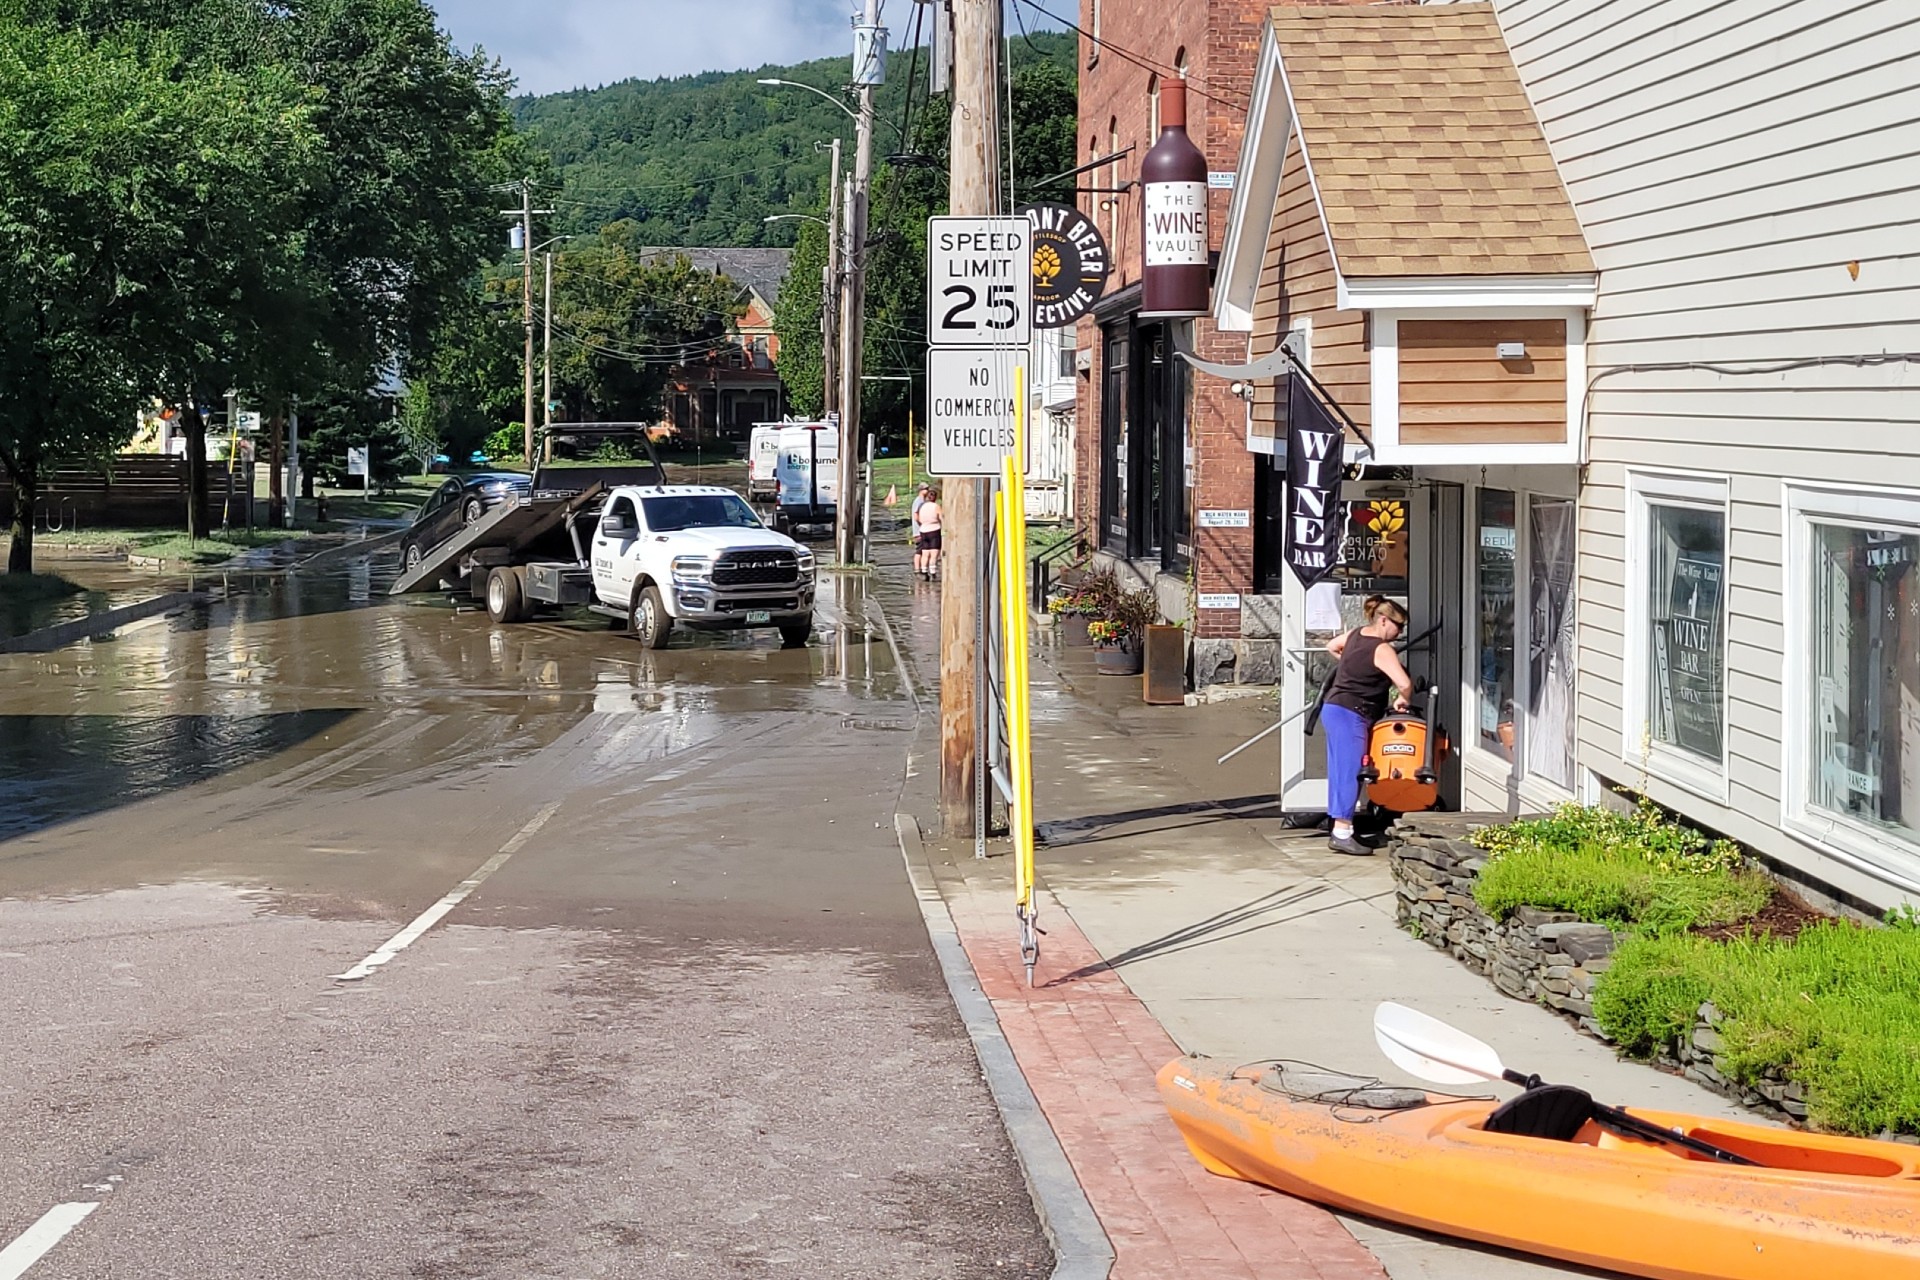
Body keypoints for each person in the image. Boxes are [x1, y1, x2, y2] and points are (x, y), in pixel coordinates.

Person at [1321, 595, 1416, 856]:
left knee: (1341, 769)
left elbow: (1332, 645)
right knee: (1351, 771)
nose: (1400, 633)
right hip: (1352, 713)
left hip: (1334, 708)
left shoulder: (1354, 634)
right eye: (1399, 626)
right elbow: (1405, 683)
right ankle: (1342, 832)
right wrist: (1403, 699)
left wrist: (1350, 667)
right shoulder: (1382, 649)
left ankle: (1339, 828)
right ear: (1384, 620)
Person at [914, 486, 943, 579]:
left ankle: (924, 571)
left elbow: (916, 518)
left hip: (923, 530)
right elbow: (941, 517)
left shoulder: (921, 506)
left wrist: (922, 523)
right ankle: (933, 572)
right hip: (934, 530)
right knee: (934, 553)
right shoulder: (936, 506)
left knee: (925, 553)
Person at [910, 483, 932, 573]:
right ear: (921, 490)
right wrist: (923, 524)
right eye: (926, 489)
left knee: (923, 550)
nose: (927, 491)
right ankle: (917, 568)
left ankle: (921, 568)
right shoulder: (918, 501)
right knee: (920, 550)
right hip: (919, 531)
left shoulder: (922, 501)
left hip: (922, 530)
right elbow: (916, 516)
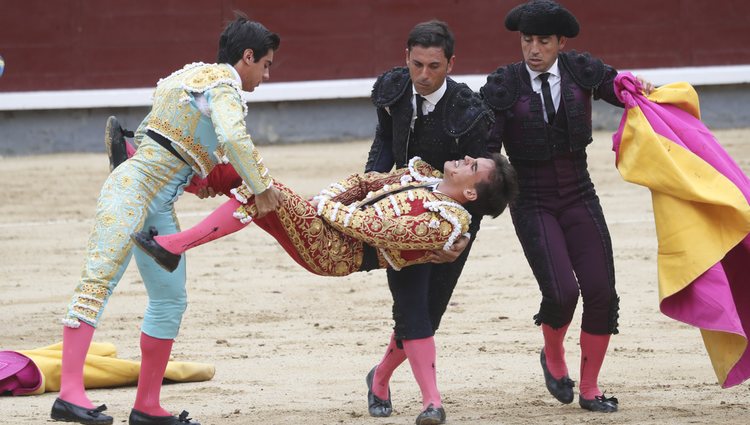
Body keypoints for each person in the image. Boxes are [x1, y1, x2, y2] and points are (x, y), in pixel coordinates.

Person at [52, 15, 282, 425]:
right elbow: (231, 137)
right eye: (266, 64)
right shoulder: (224, 86)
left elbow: (160, 142)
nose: (266, 74)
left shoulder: (187, 76)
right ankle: (69, 395)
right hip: (133, 189)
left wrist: (198, 178)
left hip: (153, 198)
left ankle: (147, 406)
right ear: (247, 57)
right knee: (97, 283)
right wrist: (261, 185)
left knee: (170, 297)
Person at [480, 0, 653, 413]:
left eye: (543, 41)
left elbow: (619, 89)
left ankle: (590, 388)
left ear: (560, 43)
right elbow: (485, 146)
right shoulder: (505, 85)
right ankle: (553, 355)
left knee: (601, 291)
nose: (533, 49)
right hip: (532, 200)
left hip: (579, 193)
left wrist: (638, 88)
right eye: (527, 40)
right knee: (561, 293)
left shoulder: (579, 71)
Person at [363, 20, 495, 424]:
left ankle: (380, 376)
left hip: (451, 224)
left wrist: (462, 235)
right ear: (406, 58)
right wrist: (371, 185)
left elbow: (484, 185)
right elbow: (385, 140)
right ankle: (431, 403)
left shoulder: (472, 113)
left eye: (433, 66)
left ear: (451, 63)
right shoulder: (395, 90)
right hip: (402, 219)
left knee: (429, 312)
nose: (423, 75)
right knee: (411, 309)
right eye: (416, 64)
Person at [130, 154, 518, 282]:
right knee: (240, 174)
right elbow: (365, 183)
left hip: (336, 252)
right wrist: (329, 197)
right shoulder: (425, 177)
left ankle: (174, 246)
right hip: (328, 226)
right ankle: (145, 166)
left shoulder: (443, 226)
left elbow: (373, 227)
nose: (466, 159)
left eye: (474, 166)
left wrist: (325, 208)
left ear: (470, 192)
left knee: (263, 189)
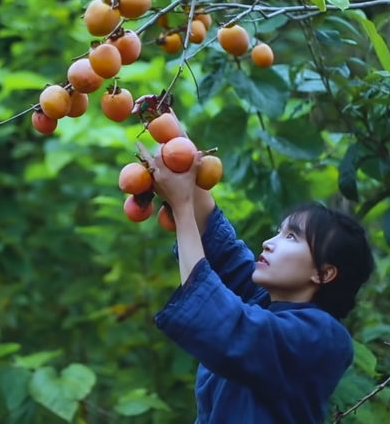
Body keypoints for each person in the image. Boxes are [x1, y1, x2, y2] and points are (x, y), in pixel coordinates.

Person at [146, 151, 376, 423]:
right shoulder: (264, 303)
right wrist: (170, 131)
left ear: (323, 273)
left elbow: (227, 325)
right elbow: (218, 246)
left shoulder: (322, 338)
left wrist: (181, 205)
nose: (269, 242)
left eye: (291, 237)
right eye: (279, 231)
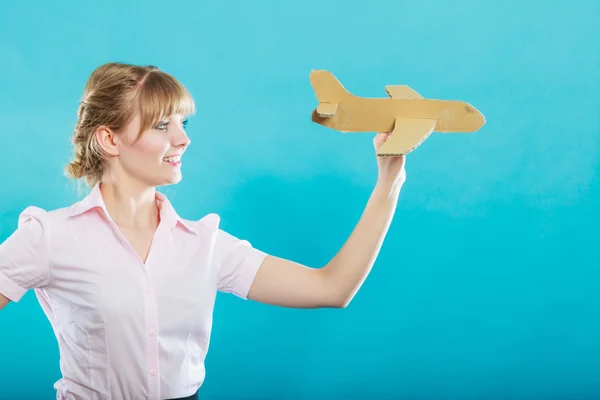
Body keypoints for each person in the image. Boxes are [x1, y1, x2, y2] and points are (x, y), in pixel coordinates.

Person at [0, 62, 407, 400]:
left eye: (183, 122)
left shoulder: (205, 244)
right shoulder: (49, 236)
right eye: (162, 125)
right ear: (109, 139)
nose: (183, 138)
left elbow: (331, 288)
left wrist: (389, 181)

- - - -

What you are asked to do
Go through the material above and print all of it exactly, except the pictures.

Response below
Body keypoints for each person in the image. Boxes are [x1, y1, x2, y2] and points are (x, y), in pixel coordinates.

Person at [1321, 595, 1416, 856]:
left knee: (1341, 769)
left elbow: (1332, 645)
right knee: (1351, 771)
nose: (1400, 633)
right hip: (1352, 713)
left hip: (1334, 708)
left shoulder: (1354, 634)
right eye: (1399, 626)
right elbow: (1405, 683)
right ankle: (1342, 832)
right wrist: (1403, 699)
left wrist: (1350, 667)
right shoulder: (1382, 649)
left ankle: (1339, 828)
right ear: (1384, 620)
Person at [914, 486, 943, 579]:
left ankle: (924, 571)
left elbow: (916, 518)
left hip: (923, 530)
right elbow: (941, 517)
left shoulder: (921, 506)
left wrist: (922, 523)
right ankle: (933, 572)
right hip: (934, 530)
right knee: (934, 553)
right shoulder: (936, 506)
left knee: (925, 553)
Person at [910, 483, 932, 573]:
right ear: (921, 490)
right wrist: (923, 524)
right eye: (926, 489)
left knee: (923, 550)
nose: (927, 491)
right ankle: (917, 568)
left ankle: (921, 568)
right shoulder: (918, 501)
right knee: (920, 550)
right hip: (919, 531)
left shoulder: (922, 501)
left hip: (922, 530)
right elbow: (916, 516)
Body keypoints for each person in the image. Boxes are [x1, y1, x2, y2] and points are (x, y), in pixel coordinates.

Person at [52, 15, 282, 425]:
right elbow: (231, 137)
right eye: (266, 64)
right shoulder: (224, 86)
left elbow: (160, 142)
nose: (266, 74)
left shoulder: (187, 76)
right ankle: (69, 395)
right hip: (133, 189)
left wrist: (198, 178)
left hip: (153, 198)
left ankle: (147, 406)
right ear: (247, 57)
right knee: (97, 283)
right wrist: (261, 185)
left knee: (170, 297)
Person at [480, 0, 653, 413]:
left eye: (543, 41)
left elbow: (619, 89)
left ankle: (590, 388)
left ear: (560, 43)
right elbow: (485, 146)
right shoulder: (505, 85)
right ankle: (553, 355)
left knee: (601, 291)
nose: (533, 49)
right hip: (532, 200)
left hip: (579, 193)
left wrist: (638, 88)
right eye: (527, 40)
right knee: (561, 293)
left shoulder: (579, 71)
Person at [363, 20, 495, 424]:
left ankle: (380, 376)
left hip: (451, 224)
left wrist: (462, 235)
right ear: (406, 58)
right wrist: (371, 185)
left elbow: (484, 185)
right elbow: (385, 140)
right ankle: (431, 403)
left shoulder: (472, 113)
left eye: (433, 66)
left ear: (451, 63)
right shoulder: (395, 90)
right hip: (402, 219)
left knee: (429, 312)
nose: (423, 75)
right knee: (411, 309)
right eye: (416, 64)
Person at [130, 154, 518, 282]:
right knee: (240, 174)
right elbow: (365, 183)
left hip: (336, 252)
right wrist: (329, 197)
right shoulder: (425, 177)
left ankle: (174, 246)
right hip: (328, 226)
right ankle: (145, 166)
left shoulder: (443, 226)
left elbow: (373, 227)
nose: (466, 159)
left eye: (474, 166)
left wrist: (325, 208)
left ear: (470, 192)
left knee: (263, 189)
Body keypoints for each person in the image. Boxes are [x1, y1, x2, y2] and points are (x, y), in pixel coordinates.

Person at [146, 151, 376, 423]:
right shoulder: (264, 303)
right wrist: (170, 131)
left ear: (323, 273)
left elbow: (227, 325)
right elbow: (218, 246)
left shoulder: (322, 338)
left wrist: (181, 205)
nose: (269, 242)
left eye: (291, 237)
right eye: (279, 231)
Body keypoints for each person in the image. Boxes are [x1, y1, x2, y2] and points are (x, y), in pixel coordinates.

Person at [0, 62, 407, 400]:
left eye: (183, 122)
left shoulder: (205, 244)
right shoulder: (49, 236)
right eye: (162, 125)
right ear: (109, 139)
nose: (183, 138)
left elbow: (331, 288)
left wrist: (389, 181)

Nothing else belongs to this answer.